Some sample exam 2 questions:
1. Briefly define the following terms:
Clustered Index
Unclustered Index
Primary Index
Secondary Index
Database Workload
Index-only plan
System Catalog
Double Buffering
Reduction Factor
Bulk Loading of a B+ Tree
2. What is meant by the term Buffer Replacement Policy? Give an example of
a buffer replacement policy and explain how this policy affects a DB.
Make sure to give advantages and disadvantages of your sample policy.
3. What are the advantages of using a variable length format for records in
a file. Give an example of how you might represent a record with four
fields, each of varying lengths.
4. Describe how each of the following page formats represents records:
* Variable length records with a slot directory
* Packed fixed length records
* Unpacked fixed length records with a bitmap
5. Three file storage mechanisms are heap files, sorted files and hashed files.
Give advantages and disadvantages of each. Make your answers specific with
respect to normal DB operations such a searching for a particular record,
or scanning all of the records, etc.
6. We discussed three representations for data entries in an index file.
Define these three possible representations and discuss advantages and
disadvantages of each representation and when they would be appropriate.
7. For each of the following index methods describe
(1) How the index is represented
(2) Where data is stored in the index
(3) How the following operations are executed
searching the index for a key value
insert a key value in the index
deleting a key value from the index
Also discuss the advantages and disadvantages of each method.
The methods:
ISAM
B+ Trees
Static Hashing
Extendible Hashing
Linear Hashing
8. Give the algorithm for each of the following external sorting methods.
How many I/O operations would be needed for each assuming a file of
87 pages and 15 available buffers?
2 Way External Merge Sort
N Way External Merge Sort
9. Why is heapsort often used as your sorting mechanism for the internal
sort during an external sort? What is the average, best and worst case
performance of this sort and under what conditions do these occur?
10. If you have a selection operator
SELECT equality condition ( relation )
how would you perform the operation under the following conditions, and
what would be the estimated cost of your approach in disk I/Os.

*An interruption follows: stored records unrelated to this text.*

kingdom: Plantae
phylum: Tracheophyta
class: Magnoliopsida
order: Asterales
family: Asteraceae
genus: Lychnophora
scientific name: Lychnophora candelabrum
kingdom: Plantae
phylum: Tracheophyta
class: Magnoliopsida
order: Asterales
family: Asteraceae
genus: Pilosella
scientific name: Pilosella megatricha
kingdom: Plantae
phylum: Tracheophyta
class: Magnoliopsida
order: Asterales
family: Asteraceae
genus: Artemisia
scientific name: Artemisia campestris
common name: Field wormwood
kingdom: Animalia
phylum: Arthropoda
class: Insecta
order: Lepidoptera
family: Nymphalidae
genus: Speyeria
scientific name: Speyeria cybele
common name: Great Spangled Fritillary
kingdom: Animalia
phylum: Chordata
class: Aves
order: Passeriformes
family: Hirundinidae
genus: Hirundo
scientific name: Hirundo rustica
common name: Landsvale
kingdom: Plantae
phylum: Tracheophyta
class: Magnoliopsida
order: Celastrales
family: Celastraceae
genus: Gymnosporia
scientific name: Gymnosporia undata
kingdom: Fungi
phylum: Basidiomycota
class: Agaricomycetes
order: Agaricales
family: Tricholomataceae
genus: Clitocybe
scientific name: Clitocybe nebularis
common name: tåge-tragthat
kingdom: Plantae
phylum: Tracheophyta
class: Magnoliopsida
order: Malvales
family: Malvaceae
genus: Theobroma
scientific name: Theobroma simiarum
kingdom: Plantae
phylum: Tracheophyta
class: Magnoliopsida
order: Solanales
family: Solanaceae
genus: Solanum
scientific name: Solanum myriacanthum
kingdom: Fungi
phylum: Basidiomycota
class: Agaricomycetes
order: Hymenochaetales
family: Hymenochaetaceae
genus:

- There is no index, data is unsorted
- There is a clustered tree index
- There is a hash index
How would your answer change if the condition were not an equality
condition?
If there is more than one index available, how do you choose which
mechanism(s) to use?
11. How is the projection operator implemented with sorting? How about hashing?
What are the expected costs for these operations in terms of disk I/Os?
12. Give pseudo-code for the following join operations (you may assume the join
is performed on a single attribute with an equality condition). Also give
the expected cost for each operation.
Simple Nested Loops Join
Index Nested Loops Join
Block Nested Loops Join
Sort-Merge Join
Hash-Join
13. What is meant by the term reduction factor? How does it apply in query
evaluation? Give at least two examples of reduction factors and how they
might affect a particular query.
14. System R only considers left deep plans. Why is this? Give an example of
a plan that is left deep and one that is not.